*EXERCISE TASK:*
Identify each line in the records below that contains the word "reply", and copy those lines in full.

*DATASET CONTENT:*
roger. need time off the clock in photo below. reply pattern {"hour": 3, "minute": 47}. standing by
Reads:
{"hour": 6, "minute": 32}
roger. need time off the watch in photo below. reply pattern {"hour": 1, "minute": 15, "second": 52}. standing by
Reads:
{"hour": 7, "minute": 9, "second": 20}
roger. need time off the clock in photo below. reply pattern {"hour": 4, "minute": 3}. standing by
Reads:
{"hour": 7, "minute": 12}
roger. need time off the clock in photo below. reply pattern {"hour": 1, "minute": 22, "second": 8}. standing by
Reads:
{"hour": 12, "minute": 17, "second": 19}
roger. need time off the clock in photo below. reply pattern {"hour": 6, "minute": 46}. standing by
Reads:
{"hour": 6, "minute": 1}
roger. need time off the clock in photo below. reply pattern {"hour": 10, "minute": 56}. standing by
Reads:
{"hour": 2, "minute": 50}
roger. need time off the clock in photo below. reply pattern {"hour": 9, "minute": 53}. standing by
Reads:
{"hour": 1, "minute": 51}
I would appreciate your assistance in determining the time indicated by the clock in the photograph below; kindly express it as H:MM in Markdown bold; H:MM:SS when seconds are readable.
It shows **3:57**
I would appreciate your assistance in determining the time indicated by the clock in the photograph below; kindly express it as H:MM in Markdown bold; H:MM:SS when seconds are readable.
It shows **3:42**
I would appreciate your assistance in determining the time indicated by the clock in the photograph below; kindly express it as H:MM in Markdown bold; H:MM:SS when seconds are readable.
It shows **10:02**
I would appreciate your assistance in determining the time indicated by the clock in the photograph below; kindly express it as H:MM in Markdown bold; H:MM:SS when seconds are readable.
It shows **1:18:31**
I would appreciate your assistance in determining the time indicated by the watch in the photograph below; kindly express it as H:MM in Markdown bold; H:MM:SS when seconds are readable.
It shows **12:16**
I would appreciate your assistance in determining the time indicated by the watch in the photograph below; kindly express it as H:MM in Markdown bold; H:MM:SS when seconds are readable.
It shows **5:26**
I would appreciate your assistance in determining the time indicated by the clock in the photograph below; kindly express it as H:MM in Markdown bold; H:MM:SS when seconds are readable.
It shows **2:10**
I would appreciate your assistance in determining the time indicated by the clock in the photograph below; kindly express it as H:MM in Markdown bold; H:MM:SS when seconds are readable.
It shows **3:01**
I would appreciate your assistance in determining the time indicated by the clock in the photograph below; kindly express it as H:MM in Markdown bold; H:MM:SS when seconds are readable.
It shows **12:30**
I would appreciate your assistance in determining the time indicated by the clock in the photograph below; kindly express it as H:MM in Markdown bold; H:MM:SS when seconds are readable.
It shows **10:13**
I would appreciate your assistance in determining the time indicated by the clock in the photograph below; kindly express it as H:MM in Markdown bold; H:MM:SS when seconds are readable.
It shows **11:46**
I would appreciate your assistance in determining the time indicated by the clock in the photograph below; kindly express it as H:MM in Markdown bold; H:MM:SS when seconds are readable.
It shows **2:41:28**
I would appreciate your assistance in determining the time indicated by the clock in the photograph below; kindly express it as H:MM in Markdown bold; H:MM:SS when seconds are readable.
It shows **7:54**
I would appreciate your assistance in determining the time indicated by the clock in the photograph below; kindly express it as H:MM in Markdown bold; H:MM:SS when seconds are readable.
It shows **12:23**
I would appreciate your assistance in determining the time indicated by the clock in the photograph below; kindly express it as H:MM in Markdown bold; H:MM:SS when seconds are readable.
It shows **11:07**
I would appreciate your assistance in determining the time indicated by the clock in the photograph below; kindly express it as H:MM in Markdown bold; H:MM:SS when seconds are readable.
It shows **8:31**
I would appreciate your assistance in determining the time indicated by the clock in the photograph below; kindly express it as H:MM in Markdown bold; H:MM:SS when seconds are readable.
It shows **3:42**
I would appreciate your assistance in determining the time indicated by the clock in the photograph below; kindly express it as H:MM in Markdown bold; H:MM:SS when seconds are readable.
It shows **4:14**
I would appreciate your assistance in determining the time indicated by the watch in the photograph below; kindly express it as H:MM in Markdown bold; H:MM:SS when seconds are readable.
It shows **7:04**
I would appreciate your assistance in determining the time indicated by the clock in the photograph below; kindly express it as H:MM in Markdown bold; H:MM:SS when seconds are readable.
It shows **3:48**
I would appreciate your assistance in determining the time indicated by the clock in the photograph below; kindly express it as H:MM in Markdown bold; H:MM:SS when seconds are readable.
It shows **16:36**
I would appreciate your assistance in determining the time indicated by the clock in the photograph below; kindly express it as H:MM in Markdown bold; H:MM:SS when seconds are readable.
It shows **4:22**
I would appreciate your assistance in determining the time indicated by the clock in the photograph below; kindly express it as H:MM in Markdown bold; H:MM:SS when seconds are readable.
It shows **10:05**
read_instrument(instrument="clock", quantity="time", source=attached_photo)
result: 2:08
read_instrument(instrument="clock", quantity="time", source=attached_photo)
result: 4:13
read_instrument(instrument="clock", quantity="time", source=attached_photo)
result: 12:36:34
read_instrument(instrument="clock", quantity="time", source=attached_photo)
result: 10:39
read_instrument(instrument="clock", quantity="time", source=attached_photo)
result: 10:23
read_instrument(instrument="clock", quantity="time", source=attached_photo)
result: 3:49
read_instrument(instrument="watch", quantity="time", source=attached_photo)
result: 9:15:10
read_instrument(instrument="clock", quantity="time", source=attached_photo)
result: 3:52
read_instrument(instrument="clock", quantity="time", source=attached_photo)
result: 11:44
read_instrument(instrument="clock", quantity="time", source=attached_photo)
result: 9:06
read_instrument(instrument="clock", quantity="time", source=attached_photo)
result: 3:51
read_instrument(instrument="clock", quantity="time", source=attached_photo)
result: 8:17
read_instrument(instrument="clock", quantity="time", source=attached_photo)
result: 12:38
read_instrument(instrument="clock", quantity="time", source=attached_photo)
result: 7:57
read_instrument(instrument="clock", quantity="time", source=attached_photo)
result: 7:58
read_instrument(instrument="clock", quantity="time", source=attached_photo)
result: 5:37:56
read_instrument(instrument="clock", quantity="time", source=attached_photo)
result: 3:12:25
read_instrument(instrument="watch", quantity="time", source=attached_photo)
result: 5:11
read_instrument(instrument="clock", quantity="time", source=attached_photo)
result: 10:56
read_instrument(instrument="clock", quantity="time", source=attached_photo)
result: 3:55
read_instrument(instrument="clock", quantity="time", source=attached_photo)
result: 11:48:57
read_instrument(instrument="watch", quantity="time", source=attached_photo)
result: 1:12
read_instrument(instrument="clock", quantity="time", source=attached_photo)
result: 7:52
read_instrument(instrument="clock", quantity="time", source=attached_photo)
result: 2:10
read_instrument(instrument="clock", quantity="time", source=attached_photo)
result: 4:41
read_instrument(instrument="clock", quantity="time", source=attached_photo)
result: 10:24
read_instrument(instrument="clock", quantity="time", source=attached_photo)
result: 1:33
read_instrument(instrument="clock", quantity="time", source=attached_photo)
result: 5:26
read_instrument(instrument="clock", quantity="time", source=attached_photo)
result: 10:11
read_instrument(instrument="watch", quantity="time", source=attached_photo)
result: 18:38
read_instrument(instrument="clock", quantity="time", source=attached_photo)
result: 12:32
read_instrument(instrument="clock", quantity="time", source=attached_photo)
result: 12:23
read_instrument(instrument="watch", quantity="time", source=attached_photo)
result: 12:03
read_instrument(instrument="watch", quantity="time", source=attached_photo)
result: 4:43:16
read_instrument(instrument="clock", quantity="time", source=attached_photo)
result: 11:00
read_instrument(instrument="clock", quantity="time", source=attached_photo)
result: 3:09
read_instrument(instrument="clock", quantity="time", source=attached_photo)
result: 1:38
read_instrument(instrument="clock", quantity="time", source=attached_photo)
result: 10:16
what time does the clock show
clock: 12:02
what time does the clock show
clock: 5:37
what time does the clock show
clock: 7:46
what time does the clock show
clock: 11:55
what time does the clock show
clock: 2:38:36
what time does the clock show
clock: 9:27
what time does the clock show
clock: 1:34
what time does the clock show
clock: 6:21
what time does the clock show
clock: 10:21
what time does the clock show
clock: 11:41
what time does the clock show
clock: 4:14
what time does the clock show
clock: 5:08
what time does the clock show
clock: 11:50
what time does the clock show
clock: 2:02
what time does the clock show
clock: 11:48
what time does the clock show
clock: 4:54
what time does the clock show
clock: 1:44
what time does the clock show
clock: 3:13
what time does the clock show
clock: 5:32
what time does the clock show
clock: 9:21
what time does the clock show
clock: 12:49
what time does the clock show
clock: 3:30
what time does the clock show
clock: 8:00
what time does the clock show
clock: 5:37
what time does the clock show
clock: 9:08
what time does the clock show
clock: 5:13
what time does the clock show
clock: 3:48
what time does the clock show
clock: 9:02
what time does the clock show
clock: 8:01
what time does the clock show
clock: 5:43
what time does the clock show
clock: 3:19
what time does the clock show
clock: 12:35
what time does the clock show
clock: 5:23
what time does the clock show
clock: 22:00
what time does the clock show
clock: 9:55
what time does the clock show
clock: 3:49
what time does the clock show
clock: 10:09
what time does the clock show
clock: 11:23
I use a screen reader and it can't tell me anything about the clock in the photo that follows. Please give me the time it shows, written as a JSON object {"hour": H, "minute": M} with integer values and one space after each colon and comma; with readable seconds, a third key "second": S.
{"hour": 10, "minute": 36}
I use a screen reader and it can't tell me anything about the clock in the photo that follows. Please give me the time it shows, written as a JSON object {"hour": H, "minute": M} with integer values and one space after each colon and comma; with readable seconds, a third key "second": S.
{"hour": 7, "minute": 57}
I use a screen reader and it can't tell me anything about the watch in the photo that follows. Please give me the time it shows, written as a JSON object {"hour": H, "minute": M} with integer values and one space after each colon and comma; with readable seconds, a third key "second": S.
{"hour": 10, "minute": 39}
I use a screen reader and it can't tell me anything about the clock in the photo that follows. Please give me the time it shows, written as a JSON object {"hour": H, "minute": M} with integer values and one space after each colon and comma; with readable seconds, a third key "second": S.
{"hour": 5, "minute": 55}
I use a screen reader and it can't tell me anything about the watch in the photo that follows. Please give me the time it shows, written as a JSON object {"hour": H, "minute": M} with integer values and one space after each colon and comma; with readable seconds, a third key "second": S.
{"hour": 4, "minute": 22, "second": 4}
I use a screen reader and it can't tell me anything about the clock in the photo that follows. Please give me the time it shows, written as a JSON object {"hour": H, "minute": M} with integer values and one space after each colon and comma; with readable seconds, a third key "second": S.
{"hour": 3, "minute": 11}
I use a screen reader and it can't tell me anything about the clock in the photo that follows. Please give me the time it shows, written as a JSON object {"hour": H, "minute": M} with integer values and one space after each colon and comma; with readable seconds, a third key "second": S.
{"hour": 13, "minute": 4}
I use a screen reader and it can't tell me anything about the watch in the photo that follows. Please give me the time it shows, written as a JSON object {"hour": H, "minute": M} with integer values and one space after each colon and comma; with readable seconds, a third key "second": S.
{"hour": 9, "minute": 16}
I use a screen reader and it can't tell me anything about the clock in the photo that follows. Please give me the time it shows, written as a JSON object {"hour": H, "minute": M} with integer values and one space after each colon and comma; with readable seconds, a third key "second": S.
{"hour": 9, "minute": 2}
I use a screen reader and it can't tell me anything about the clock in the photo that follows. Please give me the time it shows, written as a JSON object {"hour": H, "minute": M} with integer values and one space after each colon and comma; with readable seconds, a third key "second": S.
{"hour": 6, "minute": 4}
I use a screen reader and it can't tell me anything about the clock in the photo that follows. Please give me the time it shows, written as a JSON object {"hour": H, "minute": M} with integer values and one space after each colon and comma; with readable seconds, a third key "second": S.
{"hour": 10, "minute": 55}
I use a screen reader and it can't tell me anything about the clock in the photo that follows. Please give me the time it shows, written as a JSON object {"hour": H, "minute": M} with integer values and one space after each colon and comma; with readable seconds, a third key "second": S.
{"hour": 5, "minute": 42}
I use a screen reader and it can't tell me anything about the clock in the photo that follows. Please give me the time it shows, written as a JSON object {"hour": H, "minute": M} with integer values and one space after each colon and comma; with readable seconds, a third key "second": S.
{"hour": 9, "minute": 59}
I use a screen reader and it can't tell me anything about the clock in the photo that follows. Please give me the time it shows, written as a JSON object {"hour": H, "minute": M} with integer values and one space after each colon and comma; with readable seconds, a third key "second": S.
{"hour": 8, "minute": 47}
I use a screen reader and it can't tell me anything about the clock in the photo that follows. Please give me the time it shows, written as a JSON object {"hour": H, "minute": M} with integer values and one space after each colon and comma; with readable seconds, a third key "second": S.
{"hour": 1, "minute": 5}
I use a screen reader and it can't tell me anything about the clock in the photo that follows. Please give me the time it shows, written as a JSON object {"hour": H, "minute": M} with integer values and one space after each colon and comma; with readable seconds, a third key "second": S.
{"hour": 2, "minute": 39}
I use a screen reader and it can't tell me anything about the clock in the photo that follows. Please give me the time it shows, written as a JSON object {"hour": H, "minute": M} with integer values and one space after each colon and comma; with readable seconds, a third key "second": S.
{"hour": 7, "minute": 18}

*IN RESPONSE:*
roger. need time off the clock in photo below. reply pattern {"hour": 3, "minute": 47}. standing by
roger. need time off the watch in photo below. reply pattern {"hour": 1, "minute": 15, "second": 52}. standing by
roger. need time off the clock in photo below. reply pattern {"hour": 4, "minute": 3}. standing by
roger. need time off the clock in photo below. reply pattern {"hour": 1, "minute": 22, "second": 8}. standing by
roger. need time off the clock in photo below. reply pattern {"hour": 6, "minute": 46}. standing by
roger. need time off the clock in photo below. reply pattern {"hour": 10, "minute": 56}. standing by
roger. need time off the clock in photo below. reply pattern {"hour": 9, "minute": 53}. standing by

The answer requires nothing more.